The plant expansion has created a need for more skilled entry-level workers than managers could find locally, said Marques Young, a Unilever maintenance manager and liaison to CHS. They’ve travelled as far away as St. Louis to make hires.

Covington High School: Strategies for StudentsMr. Young, a CHS alumnus, said discussion of this problem with Mr. Heaston led to a “perfect synergy of time, place, and need.” Now CHS and Unilever have partnered in several meaningful ways for students, including through a unique course delivered in collaboration with Dyersburg State Community College (DSCC). The course offers a select group of students a direct pipeline to job opportunities with Unilever after completing high school, delivered through classes that provide skills and certifications desired by other manufacturers as well. Everyone wins, said Mr. Young.

“We’re creating a good, solid pipeline of talent,” Mr. Heaston said. “Students have every potential career path available, from marketing and accounting to front line supervision. The entire supply chain network has many opportunities. It all comes back to exposure. If you’re not exposed to it, you don’t know it exists.”

The four-module Certified Production Technician course, developed and delivered in full partnership with Unilever, offers students at CHS and other area high schools internship opportunities and experience with equipment used by Unilever. After graduation, students are qualified for jobs offering significantly higher wages and better benefits than a high school diploma alone could earn elsewhere, said Philip Newman, a DSCC instructor of the course.

“We can find jobs for them, because companies are hunting,” Mr. Newman said.

The program served 15 students in its first year, and 30 students in its second, the 2014-15 school year. Students qualify for the course based on their scores on the National Career Readiness Certificate (NCRC) exam, a required step for many jobs in the manufacturing sector. This school year, 91 CHS students took the test in hopes of scoring high enough secure one of the seats in next year’s program.

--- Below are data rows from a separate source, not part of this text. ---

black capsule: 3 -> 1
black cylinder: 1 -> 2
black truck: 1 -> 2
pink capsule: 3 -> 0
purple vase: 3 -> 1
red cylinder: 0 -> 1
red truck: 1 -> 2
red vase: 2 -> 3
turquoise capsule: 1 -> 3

Concrete opportunities with Unilever are bringing out the best in CHS students, according to CHS teacher and instructional coach Cory Concus. Teens recognize that the wages and growth opportunities offered by manufacturers could provide a good living. Knowing the steps needed to get there spurs them to work hard. The best candidates for the program at this point aren’t the high achievers planning on college, or the lowest achievers who lack academic skills needed to qualify for the program. The kids being reached are “the very best of the middle,” a tough group to target, said Mr. Concus.

“You see an upping of expectations for kids in that middle range, that group that was falling by the wayside,” Mr. Concus said. “When a lot of these kids graduate, there’s not a lot of hope for them going forward. They want a future just like you want a future for them. When they succeed, people start to really believe in the kids again.”

Mr. Concus’s hope: Other industries adopt this model. Students benefit from attainable, rewarding goals, and employers benefit from hiring trained, proven workers. And in the long run, west Tennessee develops a high-skilled workforce drawing more employers to the area.

“I hope other industries see this and think that it’s a good, repeatable idea. This kind of thing works,” Mr. Concus said.

Fighting poverty, rebuilding the middle class – all in a day’s work at Covington High.